Quem me olha deve se perguntar porque mantenho guarda-chuva fechado. Olho em volta: ninguém me olha. A precipitação deixa tudo enevoado, era por aqui que a gente passava, não era? A camisa molhada está marcando alguma coisa? Bem capaz. Passa o meu ônibus - espirrando água, como de costume. Devo abrir o guarda-chuva? O ponto ainda está tão longe... mas eu já me molhei... se aparecer, será que vai trazer um guarda-chuva? Ah, não carecia, eu abriria por nós. Ela já não passa por aqui... E se eu oferecesse carona a um estranho? A um estranho? Você? Não vai. Vou sim! Espera para ver. A consciência silencia, com o sorriso zombeteiro de costume que fazia meu peito se apertar. Ela sabia, sabia sempre.
Dedilho as pedras amarelas do muro como quem saúda a pele quente de um amante antigo. Quando a gente era criança, descia o morro correndo sem medo de cair. Você sabe do que eu estou falando, não sabe? Certo, certo, eu tinha um pouco de medo, sim. Mas ela descia correndo sempre e nunca esperava, nem nos dias de chuva. Se eu não corresse, ficava para trás. Mas daí eu tinha vantagem: o guarda-chuva era eu quem carregava e ela não podia chegar toda ensopada em casa: então parava no pé do morro, sob uma sacada cheia de flores vermelhas e pendentes. Ela ainda deve estar correndo por aí, mas não tem problema, não mesmo. Houve até mesmo um dia fatídico. Porque sempre há, não é?
“Abre o seu guarda-chuva para nós?”
“Você não tinha trago a sua sombrinha?”
“Guarda-chuvas protegem mais que sombrinhas. Pra que molhar duas? Vai logo.”

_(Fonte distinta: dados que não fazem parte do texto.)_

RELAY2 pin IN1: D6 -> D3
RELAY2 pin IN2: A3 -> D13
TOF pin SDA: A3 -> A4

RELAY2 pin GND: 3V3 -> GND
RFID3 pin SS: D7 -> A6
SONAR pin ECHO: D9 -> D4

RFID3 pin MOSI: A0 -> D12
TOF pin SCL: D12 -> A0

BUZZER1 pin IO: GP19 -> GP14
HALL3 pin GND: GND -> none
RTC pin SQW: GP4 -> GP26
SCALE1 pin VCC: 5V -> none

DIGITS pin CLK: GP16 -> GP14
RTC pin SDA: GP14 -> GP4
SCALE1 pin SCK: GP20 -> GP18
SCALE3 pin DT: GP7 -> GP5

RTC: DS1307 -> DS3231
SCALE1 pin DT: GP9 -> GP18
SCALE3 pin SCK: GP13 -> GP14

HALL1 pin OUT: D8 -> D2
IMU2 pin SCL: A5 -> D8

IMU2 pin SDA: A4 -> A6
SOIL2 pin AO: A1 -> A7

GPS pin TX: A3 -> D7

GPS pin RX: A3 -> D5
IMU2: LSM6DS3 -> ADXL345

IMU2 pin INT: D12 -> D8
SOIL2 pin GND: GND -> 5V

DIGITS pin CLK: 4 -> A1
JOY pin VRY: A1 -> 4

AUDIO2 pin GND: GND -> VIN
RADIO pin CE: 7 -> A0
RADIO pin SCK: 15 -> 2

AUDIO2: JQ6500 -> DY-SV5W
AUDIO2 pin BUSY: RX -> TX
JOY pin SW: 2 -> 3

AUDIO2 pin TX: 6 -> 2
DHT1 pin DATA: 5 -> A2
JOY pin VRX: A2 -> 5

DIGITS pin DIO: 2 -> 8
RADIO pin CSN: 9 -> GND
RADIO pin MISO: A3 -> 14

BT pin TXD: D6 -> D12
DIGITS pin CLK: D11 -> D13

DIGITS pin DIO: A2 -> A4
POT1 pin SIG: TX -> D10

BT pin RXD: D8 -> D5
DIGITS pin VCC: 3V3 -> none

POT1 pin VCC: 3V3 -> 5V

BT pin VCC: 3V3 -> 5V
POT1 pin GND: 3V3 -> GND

Meus olhares de raiva ou despeito nunca funcionavam nela. Uma pena. Eu não me lembro bem o porquê - as razões se perdem -, mas naquele dia ela me irritou. Desci o morro: olhos raivosos e passadas calculadas: não me importei em tentar esconder o que pretendia: acertar-lhe a cabeça com o objeto portátil para proteção da chuva, mas a garota desviou rindo, e de novo e mais uma vez. Fiz então uma estocada contra sua barriga, que ela habilmente aparou, para depois virar-se e correr. Inicia-se a perseguição. Acho que os adultos nos olhavam. Já não éramos crianças, mas também não éramos velhos o suficiente para ligar. Eu varria o ar atrás dela, sem poder alcança-la. Meu ar se esvaia a cada passo e a cada passo ela ficava mais distante. Quando chegou na segurança do ponto, sacou a própria arma com ferocidade no olhar. Mas no fim perdemos ambos: existem esses tais motoristas que sempre sabem a hora exata de passar: naquele momento, quando eu estava quase a alcançando, passou o nosso, lavando com agua de enxurrada a calçada e tudo o que estava sobre ela: nós. Não foi assim que começou, mas foi a partir desse momento em que a nossa rivalidade com o motorista das seis chegou a um novo nível. Sorrio ao lembrar, porque essas eram outras histórias, de menor importância. Olho em volta: as árvores haviam sido impedidas de crescer, mas pareciam mais maduras do que antes. Já o asfalto tinha os mesmos buracos de sempre. Depois do banho, a gente acabou sentando no banco molhado mesmo. Não fazia diferença. Eu, também, me sento no banco molhado, como havia feito há tanto tempo, só que sem conversar: não havia mais ninguém por perto - não viria mais ninguém. Como a gente falou nesse dia... Por que ela não podia vir? Por que ela não pode se sentar comigo e...
Suspiro inutilidades
Houve aquele momento em que a gente parou de rir e se olhou, ela sorriu e piscou os olhos demoradamente. Se eu me lembro de seus olhos? Claro que lembro, mas com toda certeza você também tem esses olhos vivazes dentro de si, então por que me prolongar no assunto? O que aconteceu depois? Calma, eu explico. Ou tento, porque não é fácil falar dessas coisas. Mas é que às vezes, na curta eminência do momento que precede um grande acontecimento, quando o coração desritmado quase para e o estômago se aperta sem dó, a gente consegue até sentir o peso do tempo contra nossa garganta - fazendo ouvir o pulso, fechando o ar, então lhe perguntamos: "Será? Será? S...?" mas daí a gente pisca, o instante passa, o ar entra, o coração desfibrila e nada acontece. Não há resposta.